The first thing I saw there was a red-and-white enamel notice over the stairs to the next level. CAUTION, it said, HIGH

LEVELS OF RADIATION BEYOND THIS POINT.

“Oh, fun!” I said, and I was glad I didn’t have to go up there. The notices pointing each way along Level Fourteen said a whole list of factories, and the one pointing to the right added at the bottom, PUBLIC WORKS OFFICE, OPEN SUNRISE–SUNSET. “Right,” I said, and went that way. I could smell food along there, too.

The arcade there was much lower and narrower, and it was held up by big square pillars that I could see were just meant to support radioactive Level Fifteen and the rest and nothing to do with being pretty. The floor was black and sort of tarry. But the first thing I came to was a whole row of little caffs, crammed in together under the pillars, and those were all I could attend to by then. It was hours since those scarmbled eggs. I went along the row, looking.

That policeman had lied to me. Some of the caffs had menus in the windows saying FRESH SCOPPINS, 3 TOKES or 5 BINDALS, 4 TOKES and several had stacks of colored stickers showing you which factory they took tokens from, but only one had a notice saying PW TOKES TAKEN HERE. So I had to go into that one.

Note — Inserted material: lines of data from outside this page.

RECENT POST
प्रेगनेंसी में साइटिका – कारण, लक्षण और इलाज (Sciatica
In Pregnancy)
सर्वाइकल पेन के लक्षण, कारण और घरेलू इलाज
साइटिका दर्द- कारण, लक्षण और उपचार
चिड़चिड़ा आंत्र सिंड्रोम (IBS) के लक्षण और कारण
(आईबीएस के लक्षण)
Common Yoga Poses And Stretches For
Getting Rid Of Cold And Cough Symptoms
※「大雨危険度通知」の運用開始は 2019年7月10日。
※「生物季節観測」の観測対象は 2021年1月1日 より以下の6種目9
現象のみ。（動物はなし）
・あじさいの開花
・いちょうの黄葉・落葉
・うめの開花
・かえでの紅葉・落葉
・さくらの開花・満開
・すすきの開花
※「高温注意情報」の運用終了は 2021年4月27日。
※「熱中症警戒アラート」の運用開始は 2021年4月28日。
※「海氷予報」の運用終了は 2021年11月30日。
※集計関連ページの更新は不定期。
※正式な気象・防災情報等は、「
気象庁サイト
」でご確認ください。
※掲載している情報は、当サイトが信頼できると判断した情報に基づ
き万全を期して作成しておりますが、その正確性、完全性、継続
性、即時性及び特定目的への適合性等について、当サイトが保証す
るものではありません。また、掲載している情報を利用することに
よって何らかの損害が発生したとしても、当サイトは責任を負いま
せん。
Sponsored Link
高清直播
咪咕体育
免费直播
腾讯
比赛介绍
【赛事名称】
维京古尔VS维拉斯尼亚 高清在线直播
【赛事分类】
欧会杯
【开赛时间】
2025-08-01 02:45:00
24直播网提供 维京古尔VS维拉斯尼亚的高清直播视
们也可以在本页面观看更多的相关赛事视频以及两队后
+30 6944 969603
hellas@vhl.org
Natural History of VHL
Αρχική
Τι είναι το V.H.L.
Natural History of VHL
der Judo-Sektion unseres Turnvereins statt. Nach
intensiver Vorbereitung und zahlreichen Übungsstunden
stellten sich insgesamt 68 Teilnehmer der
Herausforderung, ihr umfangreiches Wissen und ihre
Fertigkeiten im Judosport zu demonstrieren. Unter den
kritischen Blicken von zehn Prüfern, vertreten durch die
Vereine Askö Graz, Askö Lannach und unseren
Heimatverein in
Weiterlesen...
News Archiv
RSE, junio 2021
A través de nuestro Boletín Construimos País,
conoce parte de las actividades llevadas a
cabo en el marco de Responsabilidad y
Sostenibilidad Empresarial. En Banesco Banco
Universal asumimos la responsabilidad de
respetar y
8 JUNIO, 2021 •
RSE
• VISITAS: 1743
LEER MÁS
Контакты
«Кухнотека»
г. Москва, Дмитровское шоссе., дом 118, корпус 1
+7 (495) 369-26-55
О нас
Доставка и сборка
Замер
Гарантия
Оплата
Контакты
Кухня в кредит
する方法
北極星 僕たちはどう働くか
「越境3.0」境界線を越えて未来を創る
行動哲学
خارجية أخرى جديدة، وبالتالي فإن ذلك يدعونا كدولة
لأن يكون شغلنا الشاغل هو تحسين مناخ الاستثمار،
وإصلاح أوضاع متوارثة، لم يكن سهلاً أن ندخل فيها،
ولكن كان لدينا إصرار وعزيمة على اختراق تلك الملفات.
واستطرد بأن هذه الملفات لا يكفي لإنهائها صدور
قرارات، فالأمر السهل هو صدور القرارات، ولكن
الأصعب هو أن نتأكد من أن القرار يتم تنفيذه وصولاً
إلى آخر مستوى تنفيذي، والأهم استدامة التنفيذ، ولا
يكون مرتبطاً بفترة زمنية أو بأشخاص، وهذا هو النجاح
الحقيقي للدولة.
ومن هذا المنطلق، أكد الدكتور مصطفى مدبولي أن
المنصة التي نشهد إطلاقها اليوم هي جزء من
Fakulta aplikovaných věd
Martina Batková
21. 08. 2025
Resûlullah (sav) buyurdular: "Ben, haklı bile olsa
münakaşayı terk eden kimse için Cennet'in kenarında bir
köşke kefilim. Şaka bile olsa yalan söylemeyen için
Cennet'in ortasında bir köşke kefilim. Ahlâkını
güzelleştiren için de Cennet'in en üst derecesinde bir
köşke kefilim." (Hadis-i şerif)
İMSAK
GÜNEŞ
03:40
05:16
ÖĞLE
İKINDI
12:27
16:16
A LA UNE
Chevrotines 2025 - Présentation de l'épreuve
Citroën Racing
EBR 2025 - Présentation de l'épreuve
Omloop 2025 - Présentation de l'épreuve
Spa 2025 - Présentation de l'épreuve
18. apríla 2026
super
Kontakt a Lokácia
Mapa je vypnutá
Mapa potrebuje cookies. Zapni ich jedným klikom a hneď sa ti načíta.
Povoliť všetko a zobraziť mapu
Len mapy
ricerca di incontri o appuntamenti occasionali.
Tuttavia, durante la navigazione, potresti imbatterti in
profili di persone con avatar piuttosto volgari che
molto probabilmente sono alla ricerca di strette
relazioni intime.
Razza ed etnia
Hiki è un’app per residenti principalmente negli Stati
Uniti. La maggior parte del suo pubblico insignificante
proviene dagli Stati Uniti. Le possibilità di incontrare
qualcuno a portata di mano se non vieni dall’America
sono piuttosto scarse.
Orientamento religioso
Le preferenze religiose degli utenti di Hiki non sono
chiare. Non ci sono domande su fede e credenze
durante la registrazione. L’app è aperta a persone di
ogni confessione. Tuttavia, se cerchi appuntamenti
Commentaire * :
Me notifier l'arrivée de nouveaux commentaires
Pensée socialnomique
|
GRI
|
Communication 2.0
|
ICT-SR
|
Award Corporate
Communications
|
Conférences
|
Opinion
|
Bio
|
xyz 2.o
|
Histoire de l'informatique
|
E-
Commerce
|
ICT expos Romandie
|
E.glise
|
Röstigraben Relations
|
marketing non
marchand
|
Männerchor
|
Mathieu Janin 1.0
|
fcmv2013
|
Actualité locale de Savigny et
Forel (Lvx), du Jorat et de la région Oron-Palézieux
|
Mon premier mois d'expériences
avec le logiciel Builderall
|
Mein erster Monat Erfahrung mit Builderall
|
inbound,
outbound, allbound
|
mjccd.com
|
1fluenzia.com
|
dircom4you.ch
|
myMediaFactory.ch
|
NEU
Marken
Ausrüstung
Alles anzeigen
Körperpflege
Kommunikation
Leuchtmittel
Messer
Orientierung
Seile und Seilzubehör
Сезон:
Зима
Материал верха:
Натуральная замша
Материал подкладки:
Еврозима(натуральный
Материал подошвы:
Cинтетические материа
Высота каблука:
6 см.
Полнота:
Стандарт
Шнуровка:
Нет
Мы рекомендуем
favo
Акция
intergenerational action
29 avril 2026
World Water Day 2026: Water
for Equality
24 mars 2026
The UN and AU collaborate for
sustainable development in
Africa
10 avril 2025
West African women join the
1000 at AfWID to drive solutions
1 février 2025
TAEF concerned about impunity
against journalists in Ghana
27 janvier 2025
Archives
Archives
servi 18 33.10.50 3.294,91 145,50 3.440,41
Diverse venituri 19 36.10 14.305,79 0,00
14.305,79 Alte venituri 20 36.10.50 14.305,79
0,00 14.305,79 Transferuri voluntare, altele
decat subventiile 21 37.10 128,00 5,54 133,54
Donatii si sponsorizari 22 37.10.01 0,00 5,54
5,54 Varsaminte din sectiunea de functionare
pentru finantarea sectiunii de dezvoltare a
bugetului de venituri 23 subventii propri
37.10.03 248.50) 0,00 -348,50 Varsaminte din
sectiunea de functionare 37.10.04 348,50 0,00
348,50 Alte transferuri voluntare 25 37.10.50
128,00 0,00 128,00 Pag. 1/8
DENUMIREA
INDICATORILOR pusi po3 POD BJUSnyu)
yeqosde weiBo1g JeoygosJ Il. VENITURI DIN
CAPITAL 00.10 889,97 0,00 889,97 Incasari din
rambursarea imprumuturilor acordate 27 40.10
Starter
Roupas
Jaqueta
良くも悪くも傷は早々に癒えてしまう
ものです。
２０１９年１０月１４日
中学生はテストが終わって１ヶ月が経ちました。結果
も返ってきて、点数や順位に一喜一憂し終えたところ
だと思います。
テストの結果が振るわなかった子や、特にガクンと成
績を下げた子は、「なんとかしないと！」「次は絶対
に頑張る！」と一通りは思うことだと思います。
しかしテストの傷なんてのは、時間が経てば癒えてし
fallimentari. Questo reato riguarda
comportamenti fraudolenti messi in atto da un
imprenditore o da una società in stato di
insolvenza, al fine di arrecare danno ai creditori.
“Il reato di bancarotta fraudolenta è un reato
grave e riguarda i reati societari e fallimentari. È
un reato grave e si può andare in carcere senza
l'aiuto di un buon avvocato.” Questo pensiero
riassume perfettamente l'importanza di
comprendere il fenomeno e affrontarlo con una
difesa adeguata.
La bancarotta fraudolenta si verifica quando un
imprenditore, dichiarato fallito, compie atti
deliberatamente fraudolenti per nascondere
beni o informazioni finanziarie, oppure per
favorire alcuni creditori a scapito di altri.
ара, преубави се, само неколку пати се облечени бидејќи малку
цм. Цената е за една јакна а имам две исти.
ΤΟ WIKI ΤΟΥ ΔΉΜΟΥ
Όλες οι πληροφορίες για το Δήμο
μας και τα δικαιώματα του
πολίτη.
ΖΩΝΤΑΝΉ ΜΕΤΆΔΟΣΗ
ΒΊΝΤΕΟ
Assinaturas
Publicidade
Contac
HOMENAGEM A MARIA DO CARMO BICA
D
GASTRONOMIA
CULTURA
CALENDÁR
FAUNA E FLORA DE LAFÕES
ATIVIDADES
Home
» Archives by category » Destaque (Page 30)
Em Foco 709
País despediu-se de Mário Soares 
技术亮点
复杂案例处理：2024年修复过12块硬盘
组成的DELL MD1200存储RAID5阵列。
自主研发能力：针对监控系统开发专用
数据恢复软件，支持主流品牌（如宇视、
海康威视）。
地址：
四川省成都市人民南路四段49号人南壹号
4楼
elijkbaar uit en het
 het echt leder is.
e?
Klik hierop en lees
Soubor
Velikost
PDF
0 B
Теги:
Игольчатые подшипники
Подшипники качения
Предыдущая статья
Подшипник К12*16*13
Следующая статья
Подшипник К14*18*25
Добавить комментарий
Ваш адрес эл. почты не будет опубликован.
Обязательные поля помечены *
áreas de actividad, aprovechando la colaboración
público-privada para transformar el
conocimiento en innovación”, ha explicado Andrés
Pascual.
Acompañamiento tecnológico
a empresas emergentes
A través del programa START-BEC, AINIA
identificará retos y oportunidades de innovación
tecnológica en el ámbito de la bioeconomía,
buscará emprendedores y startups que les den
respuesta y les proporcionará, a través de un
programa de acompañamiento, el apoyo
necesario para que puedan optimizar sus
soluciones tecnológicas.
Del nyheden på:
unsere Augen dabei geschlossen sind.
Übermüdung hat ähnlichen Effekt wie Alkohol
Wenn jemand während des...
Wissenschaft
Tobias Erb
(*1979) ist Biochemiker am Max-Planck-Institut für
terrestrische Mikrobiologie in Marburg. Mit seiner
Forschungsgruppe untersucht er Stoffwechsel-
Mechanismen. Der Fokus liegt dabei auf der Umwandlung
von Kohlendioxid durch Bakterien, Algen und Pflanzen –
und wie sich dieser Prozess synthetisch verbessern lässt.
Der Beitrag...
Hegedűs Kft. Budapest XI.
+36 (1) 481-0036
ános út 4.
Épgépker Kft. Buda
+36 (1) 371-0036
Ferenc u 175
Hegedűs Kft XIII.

It was a really depressing greasy spoon, one of those places where the windows are running with sweat from the cooking and lighted with raw greenish strips that don’t give any light. People were queueing for food at a glassed-in counter at the far end, where a dreary, fat woman in an apron was slapping food on plates and calling out things like “You need another toke for bindals,” and “Peslow’s run out now.” When they’d got their plates, the people sat wearily down at worn plastic tables to eat it. The only thing that seemed to be free was the drink people kept fetching from a spigot in the wall. It looked yellowish and a little fizzy.